Let’s just see where
this takes us,” I half pleaded.

Oh my God, I can’t believe those
words came out of my mouth.

I’m suddenly Stupid Sexy
Everard.


Come on then, I’ll
drive you home.” He pulled me up by my hands, till we were standing
chest to chest.

He looked so delicious, the way he
was looking at me, like he wanted to eat me right up.

(I wanted him to eat me up. And
was/am terrified of it, too)


Karina – ”
he
growled.

I put my hands on his chest. “No,
Matt. I’m not ready.”

He just pulled me tighter to him,
leaned his forehead against mine. “Your eyes tell me all I need to
know, Karina.”

(God, the way he says my name,
sends chills up my spine)

He basically had to carry me back
out to the car, my legs were so weak.

He said, “I find you so adorable,
Karina,” as he helped me into the car

(seriously, something had gone all
funny with my legs)

Ugh.

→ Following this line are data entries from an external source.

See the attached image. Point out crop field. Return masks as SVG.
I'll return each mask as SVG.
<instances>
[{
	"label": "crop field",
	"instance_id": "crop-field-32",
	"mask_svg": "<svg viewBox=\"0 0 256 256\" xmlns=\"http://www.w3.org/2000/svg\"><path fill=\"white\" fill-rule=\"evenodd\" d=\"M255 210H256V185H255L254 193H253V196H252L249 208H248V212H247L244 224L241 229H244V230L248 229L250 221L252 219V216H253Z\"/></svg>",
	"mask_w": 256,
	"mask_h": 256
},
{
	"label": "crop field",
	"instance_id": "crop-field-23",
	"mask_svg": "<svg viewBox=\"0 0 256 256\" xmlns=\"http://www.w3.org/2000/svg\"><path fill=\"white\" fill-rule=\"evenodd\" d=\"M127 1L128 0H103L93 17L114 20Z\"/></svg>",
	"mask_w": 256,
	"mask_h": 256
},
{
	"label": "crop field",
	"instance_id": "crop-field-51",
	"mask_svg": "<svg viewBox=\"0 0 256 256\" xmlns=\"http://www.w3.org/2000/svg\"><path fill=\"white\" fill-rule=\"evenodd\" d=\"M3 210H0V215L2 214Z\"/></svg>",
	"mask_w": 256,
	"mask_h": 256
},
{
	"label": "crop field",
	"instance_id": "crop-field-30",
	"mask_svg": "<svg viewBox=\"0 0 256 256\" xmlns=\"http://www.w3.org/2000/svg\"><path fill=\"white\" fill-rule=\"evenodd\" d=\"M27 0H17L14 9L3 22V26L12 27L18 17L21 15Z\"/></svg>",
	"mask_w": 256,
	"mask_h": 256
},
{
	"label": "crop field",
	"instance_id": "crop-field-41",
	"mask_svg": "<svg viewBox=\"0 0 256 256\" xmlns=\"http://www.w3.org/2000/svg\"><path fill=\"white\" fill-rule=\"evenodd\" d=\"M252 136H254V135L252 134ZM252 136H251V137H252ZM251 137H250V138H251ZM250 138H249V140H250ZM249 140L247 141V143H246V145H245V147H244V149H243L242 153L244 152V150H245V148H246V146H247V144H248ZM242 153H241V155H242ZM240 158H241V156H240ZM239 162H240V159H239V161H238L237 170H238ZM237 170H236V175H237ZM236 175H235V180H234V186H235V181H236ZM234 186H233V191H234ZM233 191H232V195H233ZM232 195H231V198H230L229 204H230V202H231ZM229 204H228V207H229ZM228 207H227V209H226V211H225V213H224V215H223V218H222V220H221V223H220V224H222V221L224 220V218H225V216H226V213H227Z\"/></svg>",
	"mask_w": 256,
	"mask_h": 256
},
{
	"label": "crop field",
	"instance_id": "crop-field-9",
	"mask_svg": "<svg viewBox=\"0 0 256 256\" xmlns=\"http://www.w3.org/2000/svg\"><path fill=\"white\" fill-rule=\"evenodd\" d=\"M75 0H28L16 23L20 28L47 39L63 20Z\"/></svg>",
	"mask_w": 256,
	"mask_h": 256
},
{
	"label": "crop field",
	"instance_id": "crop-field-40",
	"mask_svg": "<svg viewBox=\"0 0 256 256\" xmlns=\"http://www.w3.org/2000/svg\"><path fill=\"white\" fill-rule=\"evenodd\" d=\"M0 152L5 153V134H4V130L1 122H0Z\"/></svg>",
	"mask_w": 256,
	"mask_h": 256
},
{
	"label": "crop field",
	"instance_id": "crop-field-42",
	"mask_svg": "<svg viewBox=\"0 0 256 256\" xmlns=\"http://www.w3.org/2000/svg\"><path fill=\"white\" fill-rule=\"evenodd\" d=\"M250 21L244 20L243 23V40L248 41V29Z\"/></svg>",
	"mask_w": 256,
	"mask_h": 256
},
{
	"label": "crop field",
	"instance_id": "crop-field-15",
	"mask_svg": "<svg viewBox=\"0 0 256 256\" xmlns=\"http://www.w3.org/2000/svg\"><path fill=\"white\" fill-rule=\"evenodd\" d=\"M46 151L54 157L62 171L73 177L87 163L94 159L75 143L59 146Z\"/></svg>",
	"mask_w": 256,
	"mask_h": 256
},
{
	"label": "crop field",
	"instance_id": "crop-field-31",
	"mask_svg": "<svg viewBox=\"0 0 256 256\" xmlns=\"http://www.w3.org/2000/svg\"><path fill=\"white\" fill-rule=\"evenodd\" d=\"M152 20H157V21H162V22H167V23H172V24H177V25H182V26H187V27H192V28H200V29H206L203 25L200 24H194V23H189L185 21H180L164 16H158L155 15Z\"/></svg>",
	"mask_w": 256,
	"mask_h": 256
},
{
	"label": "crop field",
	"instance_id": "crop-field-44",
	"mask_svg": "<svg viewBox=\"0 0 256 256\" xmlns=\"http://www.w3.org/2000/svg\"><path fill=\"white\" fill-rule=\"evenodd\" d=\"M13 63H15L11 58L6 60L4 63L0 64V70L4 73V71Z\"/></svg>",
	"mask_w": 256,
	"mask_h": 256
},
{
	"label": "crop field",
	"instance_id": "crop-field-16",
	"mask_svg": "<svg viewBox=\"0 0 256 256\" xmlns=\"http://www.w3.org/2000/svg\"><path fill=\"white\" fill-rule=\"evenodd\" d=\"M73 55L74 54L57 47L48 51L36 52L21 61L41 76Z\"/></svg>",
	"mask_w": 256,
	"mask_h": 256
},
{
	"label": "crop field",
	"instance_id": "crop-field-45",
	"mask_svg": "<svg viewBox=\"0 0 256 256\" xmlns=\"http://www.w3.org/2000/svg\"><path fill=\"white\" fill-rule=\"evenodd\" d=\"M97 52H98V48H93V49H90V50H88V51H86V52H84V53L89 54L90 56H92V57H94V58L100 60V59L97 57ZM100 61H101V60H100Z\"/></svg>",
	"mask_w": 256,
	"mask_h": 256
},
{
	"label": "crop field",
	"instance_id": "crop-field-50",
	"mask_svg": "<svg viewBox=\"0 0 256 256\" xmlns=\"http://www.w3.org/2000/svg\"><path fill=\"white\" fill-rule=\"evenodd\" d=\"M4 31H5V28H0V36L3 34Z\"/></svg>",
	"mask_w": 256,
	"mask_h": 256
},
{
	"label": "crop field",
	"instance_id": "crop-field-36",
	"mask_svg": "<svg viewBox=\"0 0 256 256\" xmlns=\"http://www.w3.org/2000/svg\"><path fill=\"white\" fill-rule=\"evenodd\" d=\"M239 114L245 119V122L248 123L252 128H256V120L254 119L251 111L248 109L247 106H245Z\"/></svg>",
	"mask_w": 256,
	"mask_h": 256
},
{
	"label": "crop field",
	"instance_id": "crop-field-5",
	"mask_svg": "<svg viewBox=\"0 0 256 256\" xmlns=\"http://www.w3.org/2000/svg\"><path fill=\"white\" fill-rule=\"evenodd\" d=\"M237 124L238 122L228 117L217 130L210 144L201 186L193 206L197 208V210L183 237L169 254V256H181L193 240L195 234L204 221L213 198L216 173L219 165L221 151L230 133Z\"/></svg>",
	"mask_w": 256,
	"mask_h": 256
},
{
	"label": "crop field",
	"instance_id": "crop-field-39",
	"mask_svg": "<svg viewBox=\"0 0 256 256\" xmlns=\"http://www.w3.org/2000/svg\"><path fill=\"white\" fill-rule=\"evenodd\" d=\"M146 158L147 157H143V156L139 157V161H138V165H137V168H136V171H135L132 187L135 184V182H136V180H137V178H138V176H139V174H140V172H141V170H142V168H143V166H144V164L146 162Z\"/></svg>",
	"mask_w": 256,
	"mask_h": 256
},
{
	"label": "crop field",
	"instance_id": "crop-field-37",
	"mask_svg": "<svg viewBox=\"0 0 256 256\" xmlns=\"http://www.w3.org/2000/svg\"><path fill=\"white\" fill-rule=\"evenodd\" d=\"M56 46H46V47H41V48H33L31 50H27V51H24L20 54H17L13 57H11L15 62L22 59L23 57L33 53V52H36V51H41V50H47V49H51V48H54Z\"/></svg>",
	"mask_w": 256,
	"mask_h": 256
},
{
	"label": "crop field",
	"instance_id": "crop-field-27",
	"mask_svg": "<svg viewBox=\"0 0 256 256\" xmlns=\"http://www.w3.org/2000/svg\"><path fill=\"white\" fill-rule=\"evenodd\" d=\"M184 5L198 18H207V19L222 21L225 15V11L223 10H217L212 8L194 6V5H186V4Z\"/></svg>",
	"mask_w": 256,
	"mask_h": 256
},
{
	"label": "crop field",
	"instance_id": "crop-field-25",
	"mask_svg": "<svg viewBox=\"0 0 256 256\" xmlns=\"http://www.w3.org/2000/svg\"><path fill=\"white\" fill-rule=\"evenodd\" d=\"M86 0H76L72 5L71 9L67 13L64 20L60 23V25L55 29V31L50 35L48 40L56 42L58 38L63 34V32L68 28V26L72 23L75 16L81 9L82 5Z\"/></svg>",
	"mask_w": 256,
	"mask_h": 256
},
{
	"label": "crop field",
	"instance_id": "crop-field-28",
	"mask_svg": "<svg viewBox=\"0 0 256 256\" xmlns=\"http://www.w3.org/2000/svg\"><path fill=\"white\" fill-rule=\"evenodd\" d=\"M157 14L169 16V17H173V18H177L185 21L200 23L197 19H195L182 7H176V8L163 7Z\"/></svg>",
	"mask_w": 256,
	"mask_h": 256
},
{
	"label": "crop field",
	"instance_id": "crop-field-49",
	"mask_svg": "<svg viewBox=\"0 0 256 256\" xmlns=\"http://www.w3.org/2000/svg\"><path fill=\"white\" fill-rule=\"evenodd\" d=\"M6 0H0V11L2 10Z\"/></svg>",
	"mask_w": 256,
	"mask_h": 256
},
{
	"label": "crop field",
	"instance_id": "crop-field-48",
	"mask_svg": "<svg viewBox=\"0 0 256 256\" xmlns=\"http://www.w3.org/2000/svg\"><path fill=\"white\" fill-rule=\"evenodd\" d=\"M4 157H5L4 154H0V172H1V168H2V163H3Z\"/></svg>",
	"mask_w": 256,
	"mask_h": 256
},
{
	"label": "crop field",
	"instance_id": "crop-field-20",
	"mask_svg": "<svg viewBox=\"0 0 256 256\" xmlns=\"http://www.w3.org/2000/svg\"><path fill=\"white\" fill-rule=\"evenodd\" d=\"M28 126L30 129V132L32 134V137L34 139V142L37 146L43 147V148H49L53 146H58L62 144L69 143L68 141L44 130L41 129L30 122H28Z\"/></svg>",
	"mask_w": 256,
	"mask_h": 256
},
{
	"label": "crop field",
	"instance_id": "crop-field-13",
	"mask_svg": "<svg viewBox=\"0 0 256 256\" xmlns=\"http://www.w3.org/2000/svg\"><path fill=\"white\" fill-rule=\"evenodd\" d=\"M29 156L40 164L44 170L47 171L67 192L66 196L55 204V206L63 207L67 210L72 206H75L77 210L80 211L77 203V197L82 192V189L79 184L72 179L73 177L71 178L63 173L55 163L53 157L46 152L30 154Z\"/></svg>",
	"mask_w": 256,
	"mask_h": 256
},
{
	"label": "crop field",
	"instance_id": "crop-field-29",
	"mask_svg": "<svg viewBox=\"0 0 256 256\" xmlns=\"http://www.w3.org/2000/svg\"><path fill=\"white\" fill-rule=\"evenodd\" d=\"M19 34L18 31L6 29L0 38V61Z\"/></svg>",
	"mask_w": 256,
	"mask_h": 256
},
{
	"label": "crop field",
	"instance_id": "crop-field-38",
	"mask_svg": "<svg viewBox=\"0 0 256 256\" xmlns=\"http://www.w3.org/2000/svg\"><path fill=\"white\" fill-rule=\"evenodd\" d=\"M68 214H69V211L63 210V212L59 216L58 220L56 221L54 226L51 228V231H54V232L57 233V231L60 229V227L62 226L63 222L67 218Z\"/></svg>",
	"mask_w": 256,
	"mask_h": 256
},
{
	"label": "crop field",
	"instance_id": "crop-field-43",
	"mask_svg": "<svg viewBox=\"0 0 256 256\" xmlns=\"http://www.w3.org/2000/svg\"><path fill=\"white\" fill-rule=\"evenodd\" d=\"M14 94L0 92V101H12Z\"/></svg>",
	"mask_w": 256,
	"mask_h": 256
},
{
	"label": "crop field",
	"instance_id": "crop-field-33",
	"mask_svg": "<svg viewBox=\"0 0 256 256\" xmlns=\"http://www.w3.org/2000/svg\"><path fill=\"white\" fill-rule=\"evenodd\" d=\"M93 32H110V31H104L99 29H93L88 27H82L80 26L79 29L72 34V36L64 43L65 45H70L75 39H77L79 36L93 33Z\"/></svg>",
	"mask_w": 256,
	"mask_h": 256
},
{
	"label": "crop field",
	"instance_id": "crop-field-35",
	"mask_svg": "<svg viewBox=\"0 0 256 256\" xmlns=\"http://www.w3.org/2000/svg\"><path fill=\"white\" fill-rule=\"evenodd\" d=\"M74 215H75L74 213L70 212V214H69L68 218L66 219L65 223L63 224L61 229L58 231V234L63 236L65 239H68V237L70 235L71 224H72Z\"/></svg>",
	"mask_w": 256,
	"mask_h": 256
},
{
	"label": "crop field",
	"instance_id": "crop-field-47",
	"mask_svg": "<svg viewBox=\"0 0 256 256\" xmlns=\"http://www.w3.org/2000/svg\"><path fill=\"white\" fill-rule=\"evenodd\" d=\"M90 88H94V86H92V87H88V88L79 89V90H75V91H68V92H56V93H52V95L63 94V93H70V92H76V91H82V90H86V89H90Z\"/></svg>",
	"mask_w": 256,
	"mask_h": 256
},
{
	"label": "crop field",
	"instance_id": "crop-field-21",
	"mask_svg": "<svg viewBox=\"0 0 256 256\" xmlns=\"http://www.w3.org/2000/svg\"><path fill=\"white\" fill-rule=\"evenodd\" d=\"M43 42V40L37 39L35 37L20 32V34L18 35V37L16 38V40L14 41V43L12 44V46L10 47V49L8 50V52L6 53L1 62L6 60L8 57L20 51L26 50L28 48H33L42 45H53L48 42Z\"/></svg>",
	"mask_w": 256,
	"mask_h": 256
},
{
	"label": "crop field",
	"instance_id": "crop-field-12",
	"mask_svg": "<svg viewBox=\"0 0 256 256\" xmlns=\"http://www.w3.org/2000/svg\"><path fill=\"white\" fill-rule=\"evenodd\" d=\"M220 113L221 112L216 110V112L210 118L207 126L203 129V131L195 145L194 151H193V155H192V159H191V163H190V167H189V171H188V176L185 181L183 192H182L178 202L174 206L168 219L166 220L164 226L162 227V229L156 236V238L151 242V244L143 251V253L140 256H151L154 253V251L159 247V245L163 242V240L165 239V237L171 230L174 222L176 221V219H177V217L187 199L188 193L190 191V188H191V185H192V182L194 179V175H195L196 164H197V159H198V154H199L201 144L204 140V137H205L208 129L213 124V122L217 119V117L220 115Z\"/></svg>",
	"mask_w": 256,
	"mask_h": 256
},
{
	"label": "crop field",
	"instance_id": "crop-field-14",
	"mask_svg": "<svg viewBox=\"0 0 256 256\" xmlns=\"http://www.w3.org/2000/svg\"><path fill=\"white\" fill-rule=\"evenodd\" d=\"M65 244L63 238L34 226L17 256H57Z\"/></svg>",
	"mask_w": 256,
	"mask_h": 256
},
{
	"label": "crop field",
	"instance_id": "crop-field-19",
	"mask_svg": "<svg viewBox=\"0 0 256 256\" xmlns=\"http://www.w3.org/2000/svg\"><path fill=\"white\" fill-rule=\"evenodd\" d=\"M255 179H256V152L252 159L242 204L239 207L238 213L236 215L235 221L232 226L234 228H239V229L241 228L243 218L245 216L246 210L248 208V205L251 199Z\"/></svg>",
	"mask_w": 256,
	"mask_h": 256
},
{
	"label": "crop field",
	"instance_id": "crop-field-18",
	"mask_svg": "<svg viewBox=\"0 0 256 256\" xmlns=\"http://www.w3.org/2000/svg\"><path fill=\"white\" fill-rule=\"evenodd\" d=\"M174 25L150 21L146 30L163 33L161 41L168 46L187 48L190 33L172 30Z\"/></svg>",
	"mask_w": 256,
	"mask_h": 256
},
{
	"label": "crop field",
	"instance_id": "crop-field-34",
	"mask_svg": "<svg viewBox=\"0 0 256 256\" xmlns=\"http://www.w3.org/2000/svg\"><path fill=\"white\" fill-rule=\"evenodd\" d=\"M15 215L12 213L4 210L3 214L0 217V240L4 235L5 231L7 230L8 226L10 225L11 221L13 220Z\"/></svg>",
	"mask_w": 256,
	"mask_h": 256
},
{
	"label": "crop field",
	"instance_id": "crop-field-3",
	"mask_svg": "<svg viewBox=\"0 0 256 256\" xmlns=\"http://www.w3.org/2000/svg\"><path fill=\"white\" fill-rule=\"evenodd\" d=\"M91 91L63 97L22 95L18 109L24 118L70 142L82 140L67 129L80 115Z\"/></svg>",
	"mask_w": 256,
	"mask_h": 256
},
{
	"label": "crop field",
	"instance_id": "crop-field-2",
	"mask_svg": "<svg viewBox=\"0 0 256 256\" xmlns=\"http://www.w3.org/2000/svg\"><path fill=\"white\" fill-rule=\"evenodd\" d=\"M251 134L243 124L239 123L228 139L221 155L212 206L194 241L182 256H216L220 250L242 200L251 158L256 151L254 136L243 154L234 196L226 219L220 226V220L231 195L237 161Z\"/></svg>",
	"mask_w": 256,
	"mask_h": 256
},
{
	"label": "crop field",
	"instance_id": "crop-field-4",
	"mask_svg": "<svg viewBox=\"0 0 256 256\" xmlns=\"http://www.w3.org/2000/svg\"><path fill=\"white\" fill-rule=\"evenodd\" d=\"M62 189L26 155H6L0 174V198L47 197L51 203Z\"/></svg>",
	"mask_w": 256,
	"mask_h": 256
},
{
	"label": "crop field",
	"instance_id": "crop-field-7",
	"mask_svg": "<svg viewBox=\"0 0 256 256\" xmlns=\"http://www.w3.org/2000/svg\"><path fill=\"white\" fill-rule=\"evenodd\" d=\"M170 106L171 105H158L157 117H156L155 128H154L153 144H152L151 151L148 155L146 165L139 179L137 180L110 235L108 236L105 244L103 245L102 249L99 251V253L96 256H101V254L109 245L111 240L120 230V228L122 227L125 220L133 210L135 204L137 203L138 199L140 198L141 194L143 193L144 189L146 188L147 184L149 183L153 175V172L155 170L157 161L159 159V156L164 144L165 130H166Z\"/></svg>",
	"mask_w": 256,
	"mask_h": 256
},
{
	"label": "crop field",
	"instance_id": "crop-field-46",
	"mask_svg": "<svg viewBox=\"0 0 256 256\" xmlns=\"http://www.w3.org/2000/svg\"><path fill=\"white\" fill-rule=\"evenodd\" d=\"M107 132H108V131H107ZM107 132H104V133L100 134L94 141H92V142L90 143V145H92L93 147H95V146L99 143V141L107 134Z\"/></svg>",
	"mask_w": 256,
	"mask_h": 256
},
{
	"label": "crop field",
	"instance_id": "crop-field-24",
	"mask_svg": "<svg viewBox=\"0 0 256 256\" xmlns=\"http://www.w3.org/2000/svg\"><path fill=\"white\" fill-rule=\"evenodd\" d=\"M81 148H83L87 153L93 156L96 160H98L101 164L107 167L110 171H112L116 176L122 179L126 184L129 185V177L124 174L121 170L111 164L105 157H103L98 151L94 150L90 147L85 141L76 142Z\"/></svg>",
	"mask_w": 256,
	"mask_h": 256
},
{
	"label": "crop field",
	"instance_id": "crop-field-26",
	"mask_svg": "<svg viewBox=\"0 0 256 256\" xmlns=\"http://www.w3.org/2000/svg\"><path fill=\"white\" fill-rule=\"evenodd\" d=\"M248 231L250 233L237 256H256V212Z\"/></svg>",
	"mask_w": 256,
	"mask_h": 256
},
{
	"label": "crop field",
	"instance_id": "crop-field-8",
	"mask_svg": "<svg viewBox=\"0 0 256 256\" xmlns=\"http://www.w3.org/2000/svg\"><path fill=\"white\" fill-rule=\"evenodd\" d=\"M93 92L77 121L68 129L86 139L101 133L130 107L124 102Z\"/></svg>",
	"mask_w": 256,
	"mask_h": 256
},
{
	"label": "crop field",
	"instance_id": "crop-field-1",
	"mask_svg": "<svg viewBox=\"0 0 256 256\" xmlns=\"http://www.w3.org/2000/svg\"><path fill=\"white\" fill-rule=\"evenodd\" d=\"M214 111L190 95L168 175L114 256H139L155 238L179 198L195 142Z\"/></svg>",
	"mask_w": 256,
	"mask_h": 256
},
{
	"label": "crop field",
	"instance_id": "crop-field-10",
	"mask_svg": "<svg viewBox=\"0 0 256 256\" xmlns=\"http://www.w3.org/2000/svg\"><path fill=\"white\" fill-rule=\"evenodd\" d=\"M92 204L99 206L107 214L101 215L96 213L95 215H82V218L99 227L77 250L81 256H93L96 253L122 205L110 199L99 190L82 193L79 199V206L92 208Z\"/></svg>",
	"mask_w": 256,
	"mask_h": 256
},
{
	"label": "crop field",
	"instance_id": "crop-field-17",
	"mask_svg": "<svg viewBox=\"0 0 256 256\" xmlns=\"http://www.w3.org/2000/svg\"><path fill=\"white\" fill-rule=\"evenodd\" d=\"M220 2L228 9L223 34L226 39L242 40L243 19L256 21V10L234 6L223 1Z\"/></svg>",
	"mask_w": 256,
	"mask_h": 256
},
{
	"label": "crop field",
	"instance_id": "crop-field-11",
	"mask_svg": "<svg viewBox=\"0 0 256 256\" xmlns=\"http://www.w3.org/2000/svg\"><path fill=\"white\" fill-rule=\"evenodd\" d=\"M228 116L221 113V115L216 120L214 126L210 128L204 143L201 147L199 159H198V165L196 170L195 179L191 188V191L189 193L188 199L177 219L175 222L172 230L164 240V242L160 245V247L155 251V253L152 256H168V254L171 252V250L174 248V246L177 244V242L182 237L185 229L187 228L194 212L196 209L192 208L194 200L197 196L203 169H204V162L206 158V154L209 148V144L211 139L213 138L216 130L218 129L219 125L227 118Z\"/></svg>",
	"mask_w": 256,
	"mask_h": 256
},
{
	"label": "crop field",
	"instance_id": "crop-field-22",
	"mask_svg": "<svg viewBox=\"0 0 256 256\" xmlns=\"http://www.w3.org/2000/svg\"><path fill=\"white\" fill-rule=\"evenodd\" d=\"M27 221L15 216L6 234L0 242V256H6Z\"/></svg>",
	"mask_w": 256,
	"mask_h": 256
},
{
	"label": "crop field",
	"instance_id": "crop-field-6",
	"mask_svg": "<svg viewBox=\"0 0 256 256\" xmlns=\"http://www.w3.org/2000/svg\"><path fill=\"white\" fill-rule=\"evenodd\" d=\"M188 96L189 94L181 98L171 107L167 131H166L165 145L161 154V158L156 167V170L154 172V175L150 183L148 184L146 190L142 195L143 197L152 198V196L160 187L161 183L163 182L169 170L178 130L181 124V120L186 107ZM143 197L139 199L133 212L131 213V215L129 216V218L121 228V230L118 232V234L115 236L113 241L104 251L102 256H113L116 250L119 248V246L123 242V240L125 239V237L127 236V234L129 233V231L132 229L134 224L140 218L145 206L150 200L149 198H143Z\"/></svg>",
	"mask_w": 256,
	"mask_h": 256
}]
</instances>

There goes my
heart!!

Again.

I got home to a missed call from
Evvy.

Damn him.

 

 

 

Monday 4 December
2000

7.41am

I’ve never had happiness before in
a relationship. They’ve all been shit.

(except Danny, I guess. But he
dumped me and married the very next girl he went out with, straight
from school. Bastard)

What if with Matt I can finally
have a happy, functional relationship?